Work request> Every line of the data must appear again in the answer, exactly as written.

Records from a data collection

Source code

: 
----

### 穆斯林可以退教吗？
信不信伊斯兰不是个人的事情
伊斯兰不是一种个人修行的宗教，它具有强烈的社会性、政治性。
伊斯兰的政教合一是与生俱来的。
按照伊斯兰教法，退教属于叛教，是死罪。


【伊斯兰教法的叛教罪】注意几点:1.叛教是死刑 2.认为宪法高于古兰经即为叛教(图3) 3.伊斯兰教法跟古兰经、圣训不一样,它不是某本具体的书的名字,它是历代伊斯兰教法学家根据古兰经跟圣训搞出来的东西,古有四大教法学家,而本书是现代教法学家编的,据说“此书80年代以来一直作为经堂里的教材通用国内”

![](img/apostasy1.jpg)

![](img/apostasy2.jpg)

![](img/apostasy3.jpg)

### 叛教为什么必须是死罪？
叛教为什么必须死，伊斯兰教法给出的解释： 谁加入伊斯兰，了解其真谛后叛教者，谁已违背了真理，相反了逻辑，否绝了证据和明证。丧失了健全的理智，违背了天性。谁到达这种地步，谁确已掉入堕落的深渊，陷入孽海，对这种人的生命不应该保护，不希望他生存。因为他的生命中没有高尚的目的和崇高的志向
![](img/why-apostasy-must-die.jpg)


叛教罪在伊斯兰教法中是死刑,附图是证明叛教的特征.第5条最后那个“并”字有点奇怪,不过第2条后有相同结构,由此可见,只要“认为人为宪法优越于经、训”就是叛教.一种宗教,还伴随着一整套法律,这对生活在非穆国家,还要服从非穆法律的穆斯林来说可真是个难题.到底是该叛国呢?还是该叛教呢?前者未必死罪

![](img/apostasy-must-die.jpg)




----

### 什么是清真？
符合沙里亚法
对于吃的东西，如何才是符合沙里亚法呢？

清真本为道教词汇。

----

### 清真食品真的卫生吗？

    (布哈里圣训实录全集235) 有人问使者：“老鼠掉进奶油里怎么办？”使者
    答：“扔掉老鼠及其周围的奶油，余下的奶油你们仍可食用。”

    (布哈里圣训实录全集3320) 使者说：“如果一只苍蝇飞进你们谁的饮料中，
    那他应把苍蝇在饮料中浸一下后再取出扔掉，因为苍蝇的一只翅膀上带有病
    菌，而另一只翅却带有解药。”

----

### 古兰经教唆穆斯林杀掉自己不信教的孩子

Written solution>
Source code

: 
----

### 穆斯林可以退教吗？
信不信伊斯兰不是个人的事情
伊斯兰不是一种个人修行的宗教，它具有强烈的社会性、政治性。
伊斯兰的政教合一是与生俱来的。
按照伊斯兰教法，退教属于叛教，是死罪。


【伊斯兰教法的叛教罪】注意几点:1.叛教是死刑 2.认为宪法高于古兰经即为叛教(图3) 3.伊斯兰教法跟古兰经、圣训不一样,它不是某本具体的书的名字,它是历代伊斯兰教法学家根据古兰经跟圣训搞出来的东西,古有四大教法学家,而本书是现代教法学家编的,据说“此书80年代以来一直作为经堂里的教材通用国内”

![](img/apostasy1.jpg)

![](img/apostasy2.jpg)

![](img/apostasy3.jpg)

### 叛教为什么必须是死罪？
叛教为什么必须死，伊斯兰教法给出的解释： 谁加入伊斯兰，了解其真谛后叛教者，谁已违背了真理，相反了逻辑，否绝了证据和明证。丧失了健全的理智，违背了天性。谁到达这种地步，谁确已掉入堕落的深渊，陷入孽海，对这种人的生命不应该保护，不希望他生存。因为他的生命中没有高尚的目的和崇高的志向
![](img/why-apostasy-must-die.jpg)


叛教罪在伊斯兰教法中是死刑,附图是证明叛教的特征.第5条最后那个“并”字有点奇怪,不过第2条后有相同结构,由此可见,只要“认为人为宪法优越于经、训”就是叛教.一种宗教,还伴随着一整套法律,这对生活在非穆国家,还要服从非穆法律的穆斯林来说可真是个难题.到底是该叛国呢?还是该叛教呢?前者未必死罪

![](img/apostasy-must-die.jpg)




----

### 什么是清真？
符合沙里亚法
对于吃的东西，如何才是符合沙里亚法呢？

清真本为道教词汇。

----

### 清真食品真的卫生吗？

    (布哈里圣训实录全集235) 有人问使者：“老鼠掉进奶油里怎么办？”使者
    答：“扔掉老鼠及其周围的奶油，余下的奶油你们仍可食用。”

    (布哈里圣训实录全集3320) 使者说：“如果一只苍蝇飞进你们谁的饮料中，
    那他应把苍蝇在饮料中浸一下后再取出扔掉，因为苍蝇的一只翅膀上带有病
    菌，而另一只翅却带有解药。”

----

### 古兰经教唆穆斯林杀掉自己不信教的孩子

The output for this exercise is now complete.